## [SOURCE DATA]
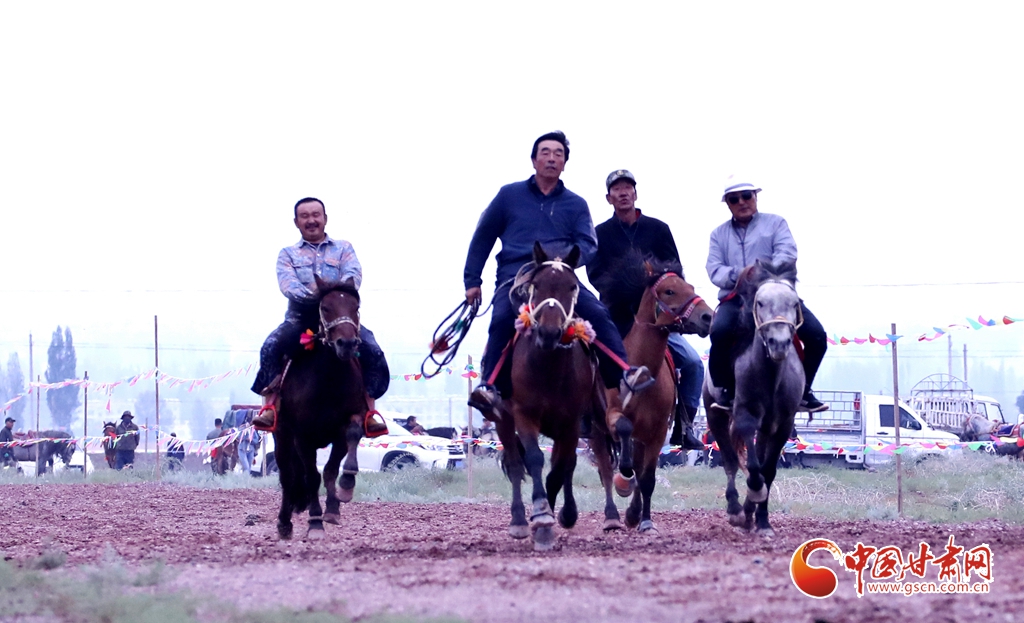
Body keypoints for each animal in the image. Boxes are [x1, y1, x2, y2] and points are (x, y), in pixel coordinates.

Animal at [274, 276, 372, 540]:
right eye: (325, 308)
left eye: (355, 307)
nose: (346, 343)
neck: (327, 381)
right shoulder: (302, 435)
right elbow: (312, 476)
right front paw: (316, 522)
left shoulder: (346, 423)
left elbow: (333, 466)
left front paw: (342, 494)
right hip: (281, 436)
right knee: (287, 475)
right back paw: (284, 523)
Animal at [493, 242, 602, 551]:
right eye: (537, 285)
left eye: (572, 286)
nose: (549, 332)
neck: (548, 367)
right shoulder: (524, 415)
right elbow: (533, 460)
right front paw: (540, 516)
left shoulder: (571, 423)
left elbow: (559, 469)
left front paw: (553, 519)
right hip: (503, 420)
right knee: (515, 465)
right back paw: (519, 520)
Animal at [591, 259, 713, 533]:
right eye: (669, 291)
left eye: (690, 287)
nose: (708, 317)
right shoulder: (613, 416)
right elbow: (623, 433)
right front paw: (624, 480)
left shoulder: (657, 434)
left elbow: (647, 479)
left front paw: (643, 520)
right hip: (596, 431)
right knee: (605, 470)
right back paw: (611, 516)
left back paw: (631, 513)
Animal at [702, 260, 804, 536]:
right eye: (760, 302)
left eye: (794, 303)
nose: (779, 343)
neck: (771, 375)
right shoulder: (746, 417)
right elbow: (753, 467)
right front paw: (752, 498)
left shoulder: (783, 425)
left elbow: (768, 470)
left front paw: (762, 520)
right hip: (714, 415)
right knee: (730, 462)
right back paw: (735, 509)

==

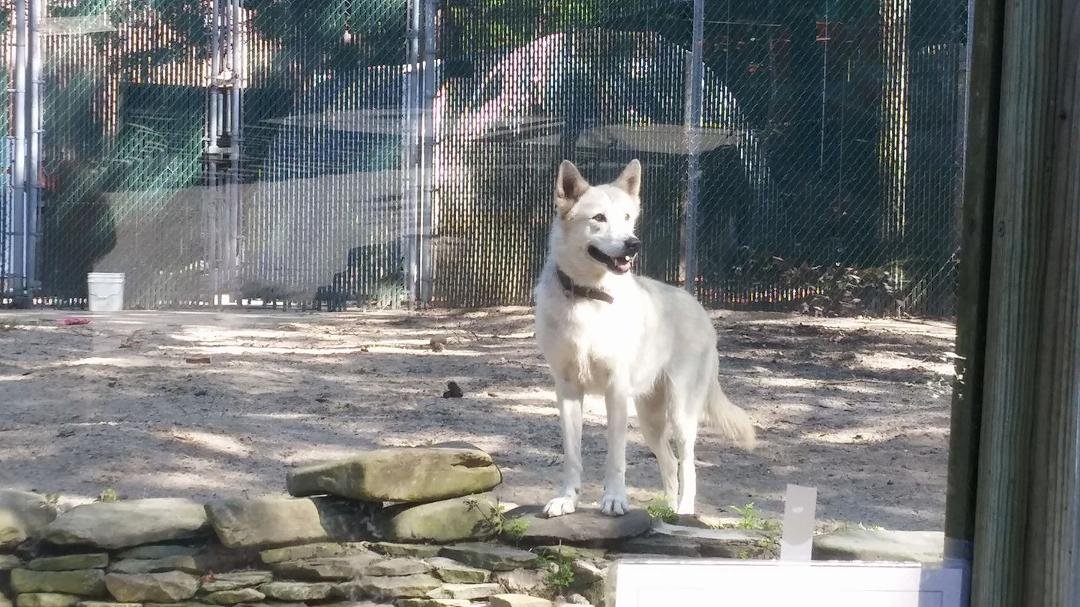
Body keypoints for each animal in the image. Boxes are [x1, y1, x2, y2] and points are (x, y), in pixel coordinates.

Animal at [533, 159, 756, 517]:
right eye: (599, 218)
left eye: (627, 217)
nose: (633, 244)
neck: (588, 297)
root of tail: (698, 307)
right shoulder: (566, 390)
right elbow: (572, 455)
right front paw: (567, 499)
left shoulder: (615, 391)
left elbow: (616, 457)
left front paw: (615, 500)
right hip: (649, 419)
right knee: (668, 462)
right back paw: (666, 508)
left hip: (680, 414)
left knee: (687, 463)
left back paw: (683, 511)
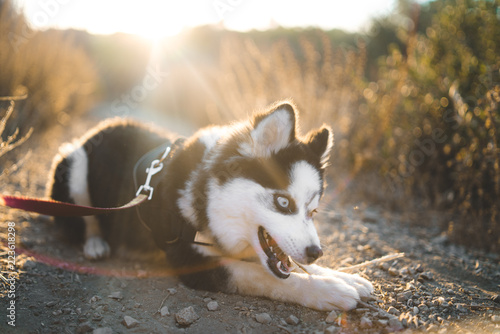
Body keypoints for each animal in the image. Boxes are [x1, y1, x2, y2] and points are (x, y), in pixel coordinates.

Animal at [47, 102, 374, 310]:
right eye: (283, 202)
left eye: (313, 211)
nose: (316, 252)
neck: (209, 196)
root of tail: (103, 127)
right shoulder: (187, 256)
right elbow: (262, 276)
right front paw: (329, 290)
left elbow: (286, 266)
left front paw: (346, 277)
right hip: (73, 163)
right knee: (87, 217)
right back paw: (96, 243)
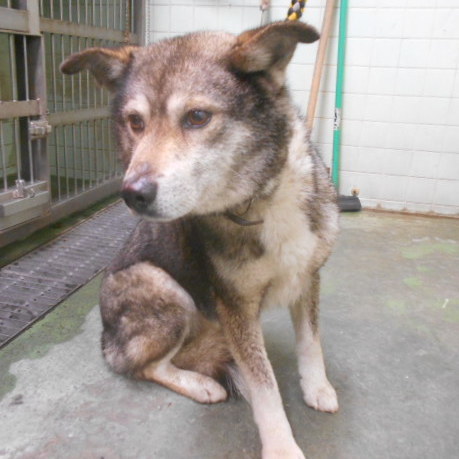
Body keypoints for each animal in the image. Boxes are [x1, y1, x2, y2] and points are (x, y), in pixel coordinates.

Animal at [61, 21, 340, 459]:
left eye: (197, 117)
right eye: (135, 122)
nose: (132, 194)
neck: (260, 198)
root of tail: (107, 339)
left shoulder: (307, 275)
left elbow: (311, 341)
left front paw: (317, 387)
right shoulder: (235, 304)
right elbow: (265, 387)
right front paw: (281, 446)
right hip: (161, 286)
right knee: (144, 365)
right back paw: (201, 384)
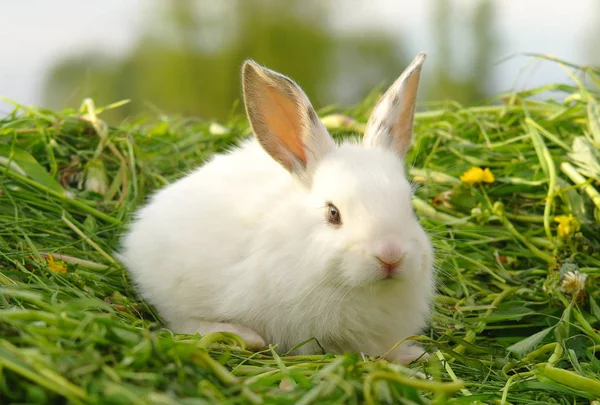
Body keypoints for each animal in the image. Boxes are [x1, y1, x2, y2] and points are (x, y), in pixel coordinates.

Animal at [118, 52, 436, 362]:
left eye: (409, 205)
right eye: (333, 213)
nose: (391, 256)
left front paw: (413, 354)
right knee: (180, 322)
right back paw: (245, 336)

## [PROBLEM STATEMENT]
Extract exactly and only the lines above from the line containing "right shoulder: (613, 416)" through the line containing "left back paw: (631, 513)", both end lines included.

## [RESPONSE AREA]
right shoulder: (613, 416)
right elbow: (623, 433)
right front paw: (624, 480)
left shoulder: (657, 434)
left elbow: (647, 479)
left front paw: (643, 520)
right hip: (596, 431)
right knee: (605, 470)
right back paw: (611, 516)
left back paw: (631, 513)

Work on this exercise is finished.